Asked if there was a link between employment practices in Leicester and the outbreak there, the health secretary told Sky News guidance for employers was “statutory” and backed up by fines.
“We also have the authority to shut down the business if it doesn’t follow the guidance,” he said.
Melbourne lockdown: 'This is not about punishment but protection'
In Australia, the state of Victoria has reported 67 new infections since Saturday, as the authorities struggle to contain the outbreak.
State Premier Daniel Andrews defended his earlier decision to put nine tower blocks in Melbourne into a complete lockdown, promising support for about 3,000 residents there.
"This is not going to be a pleasant experience for those residents, but I have a message for those residents: this is not about punishment but protection," Andrews said.
Victoria's Chief Health Officer, Brett Sutton, warned that the communal nature of the facilities, which house people on low incomes, had "genuinely explosive potential" for the spread of the virus.
Why Melbourne?For months Australia had felt optimistic about containing Covid-19 but then came the resurgence of the virus in Melbourne.
Why has the city been affected so dramatically?

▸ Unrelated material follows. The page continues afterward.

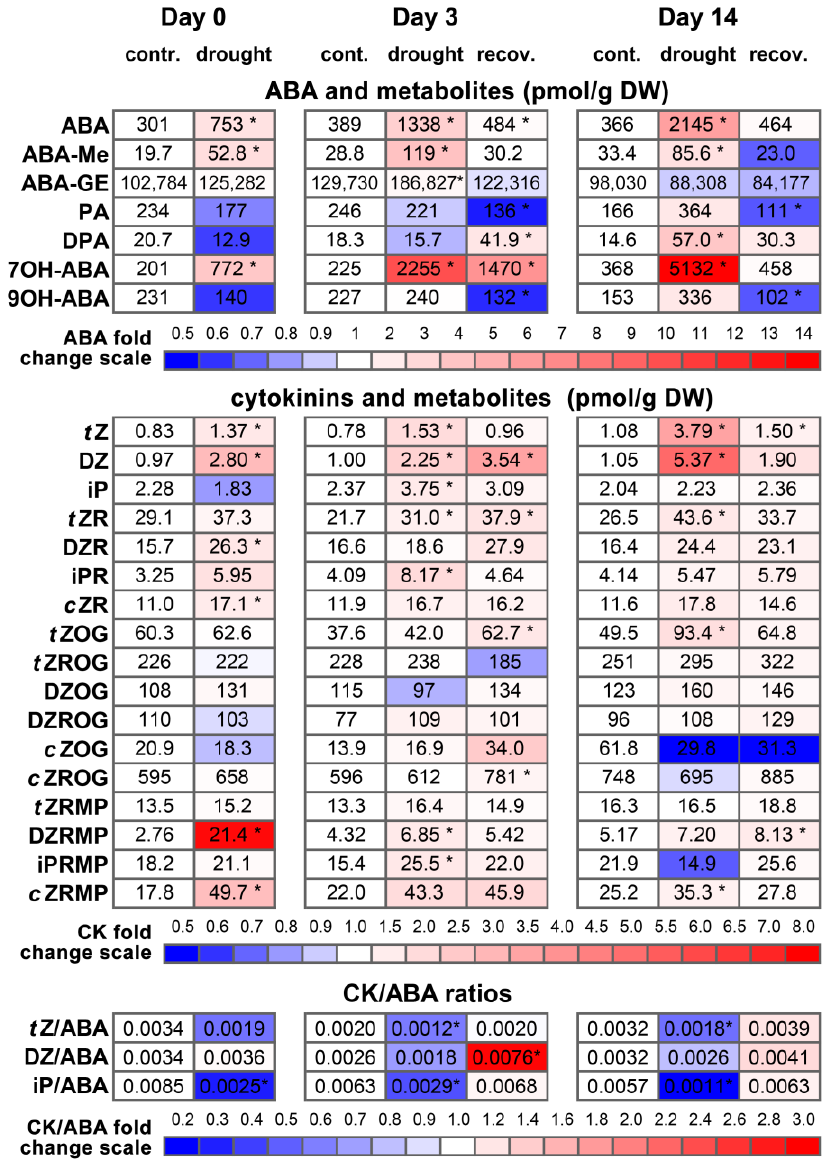
Figure 3. Heatmap analysis of the contents of abscisic acid, cytokinins and their metabolites and of CK/ABA ratios in the needles of plants in Experiment 1. The contents of the compounds in control plants at each time point were taken as 1.0 (white); the relative increase is indicated in red and the relative decrease is indicated in blue. ABA, abscisic acid; ABA-Me, ABA-methyl ester; ABA-GE, ABA-glucosyl ester; PA, phaseic acid; DPA, dihydrophaseic acid; 7OH-ABA, 7-hydroxy-ABA; 9OH-ABA, 9-hydroxy-ABA; t Z, trans -zeatin; DZ, dihydrozeatin; iP, N 6 -( ∆ 2 -isopentenyl)adenine; t ZR, trans -zeatin 9-riboside; DZR, dihydrozeatin 9-riboside; iPR, N 6 - ( ∆ 2 -isopentenyl)adenosine; c ZR, cis -zeatin 9-riboside; t ZOG, trans -zeatin O-glucoside; t ZROG, trans - zeatin 9-riboside O-glucoside; DZOG, dihydrozeatin O-glucoside; DZROG, dihydrozeatin 9-riboside O-glucoside; c ZOG, cis -zeatin O-glucoside; c ZROG, cis -zeatin 9-riboside O-glucoside; t ZRMP, trans - zeatin 9-riboside-5 (cid:48) -monophosphate; DZRMP, dihydrozeatin 9-riboside-5 (cid:48) -monophosphate; iPRMP, N 6 -( ∆ 2 -isopentenyl)adenosine-5 (cid:48) -monophosphate; c ZRMP, cis -zeatin 9-riboside-5 (cid:48) -monophosphate. Pairwise comparisons of the means were performed between control and drought-stressed and con- trol and recovering plants at each separate time point using Student’s t- test or Mann–Whitney rank sum test. Asterisks (*) denote significant differences at p < 0.05 between the control and experimental variants at each time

Victoria State Premier Daniel Andrews has linked the origin of many infections to workers overseeing hotel quarantines breaking the rules but there are other factors such as possible poor communication between health services and migrant communities in the tower blocks affected.
Read our explainer
UK needs 'back to work Budget', Labour saysAnnaliese Dodds, the shadow chancellor, has told Sky News that Labour is hoping for a “back to work Budget” from the UK government next week.
She said ministers should end a “one size fits all” approach and come up with targeted support for industries and businesses particularly affected by the coronavirus.
The MP said the UK was behind lots of other countries in implementing economic measures to save jobs amid the recovery and she linked recent redundancies to the looming end of the government furlough scheme.
Dodds added that another wave of coronavirus infections was a possibility and she called for sustainable funding for the NHS to help it prepare for winter.